- **Work request**
From the records below, return every line containing the word "glandular".

- **Source data**
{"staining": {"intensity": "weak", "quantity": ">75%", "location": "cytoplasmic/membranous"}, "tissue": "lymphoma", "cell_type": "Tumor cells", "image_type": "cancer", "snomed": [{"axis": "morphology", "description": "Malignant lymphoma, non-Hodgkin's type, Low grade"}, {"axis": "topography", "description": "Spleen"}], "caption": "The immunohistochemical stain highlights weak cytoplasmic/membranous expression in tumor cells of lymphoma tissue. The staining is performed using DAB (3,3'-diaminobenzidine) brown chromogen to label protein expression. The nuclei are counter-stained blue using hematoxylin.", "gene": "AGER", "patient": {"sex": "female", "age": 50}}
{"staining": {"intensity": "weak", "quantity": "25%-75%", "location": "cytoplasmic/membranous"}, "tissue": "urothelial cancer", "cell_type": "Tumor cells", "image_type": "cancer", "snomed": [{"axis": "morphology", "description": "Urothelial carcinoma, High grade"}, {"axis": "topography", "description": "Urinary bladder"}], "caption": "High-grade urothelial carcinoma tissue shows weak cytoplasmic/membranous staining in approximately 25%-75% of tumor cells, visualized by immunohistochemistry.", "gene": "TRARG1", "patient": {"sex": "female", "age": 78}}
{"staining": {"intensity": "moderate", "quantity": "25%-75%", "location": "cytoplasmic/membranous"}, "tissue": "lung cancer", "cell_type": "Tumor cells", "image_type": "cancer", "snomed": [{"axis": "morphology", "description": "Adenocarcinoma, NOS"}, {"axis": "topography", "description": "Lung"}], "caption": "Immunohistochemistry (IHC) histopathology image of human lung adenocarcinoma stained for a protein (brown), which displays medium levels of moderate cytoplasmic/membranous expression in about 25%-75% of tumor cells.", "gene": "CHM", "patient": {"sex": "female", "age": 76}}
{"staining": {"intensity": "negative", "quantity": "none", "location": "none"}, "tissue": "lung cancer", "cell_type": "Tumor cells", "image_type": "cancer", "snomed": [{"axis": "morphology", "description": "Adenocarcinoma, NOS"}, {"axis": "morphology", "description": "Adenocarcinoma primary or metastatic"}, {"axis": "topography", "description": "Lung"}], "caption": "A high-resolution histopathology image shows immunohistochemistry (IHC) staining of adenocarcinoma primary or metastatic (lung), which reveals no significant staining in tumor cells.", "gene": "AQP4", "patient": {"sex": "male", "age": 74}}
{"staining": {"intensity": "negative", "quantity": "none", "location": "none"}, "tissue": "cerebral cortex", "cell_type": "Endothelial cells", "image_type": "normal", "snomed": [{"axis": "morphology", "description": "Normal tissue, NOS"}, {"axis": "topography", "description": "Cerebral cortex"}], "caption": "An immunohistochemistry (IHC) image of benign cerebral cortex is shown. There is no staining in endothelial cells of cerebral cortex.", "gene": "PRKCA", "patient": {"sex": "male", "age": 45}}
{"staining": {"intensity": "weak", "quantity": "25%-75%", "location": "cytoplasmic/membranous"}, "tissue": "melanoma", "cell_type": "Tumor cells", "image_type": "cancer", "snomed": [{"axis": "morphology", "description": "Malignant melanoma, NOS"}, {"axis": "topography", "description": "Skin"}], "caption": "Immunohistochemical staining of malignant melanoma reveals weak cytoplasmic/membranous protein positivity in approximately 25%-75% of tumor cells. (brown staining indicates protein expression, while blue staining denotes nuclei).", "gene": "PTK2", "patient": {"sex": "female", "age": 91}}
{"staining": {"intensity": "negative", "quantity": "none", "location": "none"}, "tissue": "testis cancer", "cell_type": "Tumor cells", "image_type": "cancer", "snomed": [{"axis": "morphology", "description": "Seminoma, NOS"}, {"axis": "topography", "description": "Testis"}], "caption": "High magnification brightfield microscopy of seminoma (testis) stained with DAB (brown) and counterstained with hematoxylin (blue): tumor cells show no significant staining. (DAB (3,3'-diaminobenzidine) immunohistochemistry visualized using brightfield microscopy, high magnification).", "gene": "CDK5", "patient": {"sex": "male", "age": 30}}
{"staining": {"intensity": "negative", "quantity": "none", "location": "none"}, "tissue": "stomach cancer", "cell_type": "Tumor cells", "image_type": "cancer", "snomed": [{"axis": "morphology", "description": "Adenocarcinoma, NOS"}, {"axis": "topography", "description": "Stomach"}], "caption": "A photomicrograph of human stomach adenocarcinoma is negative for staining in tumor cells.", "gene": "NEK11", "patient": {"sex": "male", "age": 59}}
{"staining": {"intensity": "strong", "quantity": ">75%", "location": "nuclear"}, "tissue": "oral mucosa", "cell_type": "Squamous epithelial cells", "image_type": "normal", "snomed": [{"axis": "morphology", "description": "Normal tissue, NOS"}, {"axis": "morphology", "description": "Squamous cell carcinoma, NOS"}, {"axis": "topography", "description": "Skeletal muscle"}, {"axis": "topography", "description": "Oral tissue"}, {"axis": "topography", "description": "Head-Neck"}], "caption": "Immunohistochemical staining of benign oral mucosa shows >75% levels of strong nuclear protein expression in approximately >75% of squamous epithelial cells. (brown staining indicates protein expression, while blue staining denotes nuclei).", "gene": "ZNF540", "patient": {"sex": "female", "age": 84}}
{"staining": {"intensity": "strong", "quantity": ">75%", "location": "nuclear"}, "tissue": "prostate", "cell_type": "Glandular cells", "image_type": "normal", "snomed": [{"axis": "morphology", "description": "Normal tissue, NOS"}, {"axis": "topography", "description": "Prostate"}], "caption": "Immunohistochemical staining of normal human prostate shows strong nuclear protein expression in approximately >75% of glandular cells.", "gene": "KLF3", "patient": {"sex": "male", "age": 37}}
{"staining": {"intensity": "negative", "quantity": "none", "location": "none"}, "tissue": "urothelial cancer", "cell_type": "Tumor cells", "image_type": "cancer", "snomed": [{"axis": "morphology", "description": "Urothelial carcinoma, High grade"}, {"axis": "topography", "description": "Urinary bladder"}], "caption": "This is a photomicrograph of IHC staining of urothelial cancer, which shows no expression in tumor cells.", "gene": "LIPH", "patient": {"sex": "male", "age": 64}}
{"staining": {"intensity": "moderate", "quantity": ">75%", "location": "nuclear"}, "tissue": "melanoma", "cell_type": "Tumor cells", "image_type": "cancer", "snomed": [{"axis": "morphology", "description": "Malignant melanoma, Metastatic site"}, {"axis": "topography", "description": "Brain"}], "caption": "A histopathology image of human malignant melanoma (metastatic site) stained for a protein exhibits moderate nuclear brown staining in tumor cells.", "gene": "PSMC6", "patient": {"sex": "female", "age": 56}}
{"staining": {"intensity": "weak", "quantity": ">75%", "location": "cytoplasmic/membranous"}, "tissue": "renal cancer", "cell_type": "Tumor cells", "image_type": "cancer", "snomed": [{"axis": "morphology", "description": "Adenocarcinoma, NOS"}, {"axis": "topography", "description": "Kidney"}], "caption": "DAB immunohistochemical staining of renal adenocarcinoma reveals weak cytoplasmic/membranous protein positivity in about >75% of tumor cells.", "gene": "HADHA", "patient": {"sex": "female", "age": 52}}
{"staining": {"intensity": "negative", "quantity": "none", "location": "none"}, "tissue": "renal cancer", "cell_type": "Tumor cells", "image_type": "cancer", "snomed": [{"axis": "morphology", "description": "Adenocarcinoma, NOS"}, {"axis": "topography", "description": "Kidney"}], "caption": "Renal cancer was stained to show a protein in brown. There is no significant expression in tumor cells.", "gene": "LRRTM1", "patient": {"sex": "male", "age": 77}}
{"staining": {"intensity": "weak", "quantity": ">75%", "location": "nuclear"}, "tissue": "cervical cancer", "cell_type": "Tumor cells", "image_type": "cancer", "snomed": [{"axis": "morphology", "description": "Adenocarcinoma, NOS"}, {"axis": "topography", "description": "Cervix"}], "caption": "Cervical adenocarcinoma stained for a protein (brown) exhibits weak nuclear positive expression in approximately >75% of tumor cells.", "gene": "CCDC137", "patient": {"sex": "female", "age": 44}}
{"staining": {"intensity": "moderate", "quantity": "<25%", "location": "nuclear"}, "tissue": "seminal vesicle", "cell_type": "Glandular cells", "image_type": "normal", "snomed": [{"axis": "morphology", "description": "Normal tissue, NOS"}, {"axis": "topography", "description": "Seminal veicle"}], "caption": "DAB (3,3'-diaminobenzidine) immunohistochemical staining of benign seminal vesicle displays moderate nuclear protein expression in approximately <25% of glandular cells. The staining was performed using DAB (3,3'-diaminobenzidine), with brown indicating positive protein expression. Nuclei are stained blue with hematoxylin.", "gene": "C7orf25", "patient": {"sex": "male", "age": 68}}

- **Result**
{"staining": {"intensity": "strong", "quantity": ">75%", "location": "nuclear"}, "tissue": "prostate", "cell_type": "Glandular cells", "image_type": "normal", "snomed": [{"axis": "morphology", "description": "Normal tissue, NOS"}, {"axis": "topography", "description": "Prostate"}], "caption": "Immunohistochemical staining of normal human prostate shows strong nuclear protein expression in approximately >75% of glandular cells.", "gene": "KLF3", "patient": {"sex": "male", "age": 37}}
{"staining": {"intensity": "moderate", "quantity": "<25%", "location": "nuclear"}, "tissue": "seminal vesicle", "cell_type": "Glandular cells", "image_type": "normal", "snomed": [{"axis": "morphology", "description": "Normal tissue, NOS"}, {"axis": "topography", "description": "Seminal veicle"}], "caption": "DAB (3,3'-diaminobenzidine) immunohistochemical staining of benign seminal vesicle displays moderate nuclear protein expression in approximately <25% of glandular cells. The staining was performed using DAB (3,3'-diaminobenzidine), with brown indicating positive protein expression. Nuclei are stained blue with hematoxylin.", "gene": "C7orf25", "patient": {"sex": "male", "age": 68}}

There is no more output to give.